▸ **Brief**
Transcribe the records verbatim, images excluded.
Segment Start: Dataset records
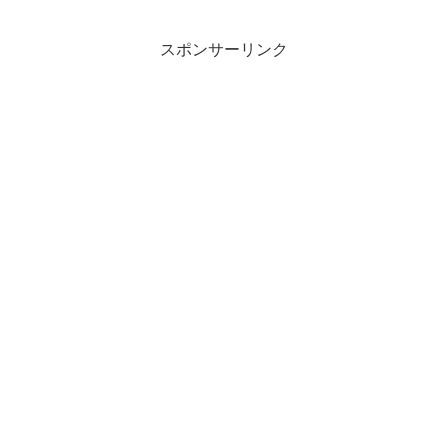
スポンサーリンク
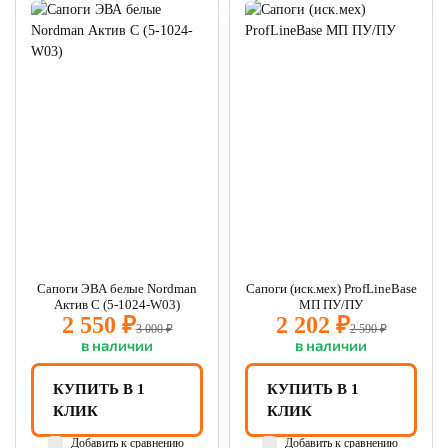
Сапоги ЭВА белые Nordman
Сапоги (иск.мех) ProfLineBase
Актив С (5-1024-W03)
МП ПУ/ПУ
2 550 ₽
2 202 ₽
3 000 ₽
2 590 ₽
в наличии
в наличии
КУПИТЬ В 1
КУПИТЬ В 1
КЛИК
КЛИК
Добавить к сравнению
Добавить к сравнению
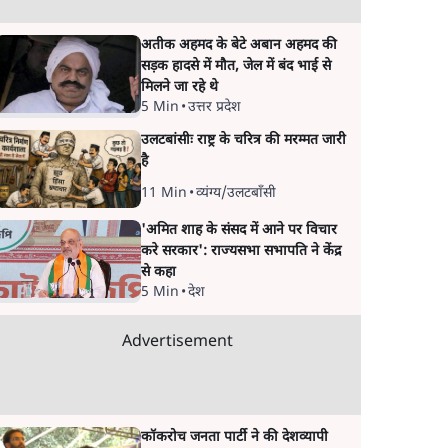
अतीक अहमद के बेटे अबान अहमद की
सड़क हादसे में मौत, जेल में बंद भाई से
मिलने जा रहे थे
5 Min
•
उत्तर प्रदेश
उलटबांसीः राष्ट्र के चरित्र की मरम्मत जारी
है
11 Min
•
व्यंग्य/उलटबाँसी
'अमित शाह के संसद में आने पर विचार
करे सरकार': राज्यसभा सभापति ने केंद्र
से कहा
5 Min
•
देश
Advertisement
कॉकरोच जनता पार्टी ने की देशव्यापी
Segment End: Dataset records
▸ **Solution to this exercise**
スポンサーリンク
Сапоги ЭВА белые Nordman
Сапоги (иск.мех) ProfLineBase
Актив С (5-1024-W03)
МП ПУ/ПУ
2 550 ₽
2 202 ₽
3 000 ₽
2 590 ₽
в наличии
в наличии
КУПИТЬ В 1
КУПИТЬ В 1
КЛИК
КЛИК
Добавить к сравнению
Добавить к сравнению
अतीक अहमद के बेटे अबान अहमद की
सड़क हादसे में मौत, जेल में बंद भाई से
मिलने जा रहे थे
5 Min
•
उत्तर प्रदेश
उलटबांसीः राष्ट्र के चरित्र की मरम्मत जारी
है
11 Min
•
व्यंग्य/उलटबाँसी
'अमित शाह के संसद में आने पर विचार
करे सरकार': राज्यसभा सभापति ने केंद्र
से कहा
5 Min
•
देश
Advertisement
कॉकरोच जनता पार्टी ने की देशव्यापी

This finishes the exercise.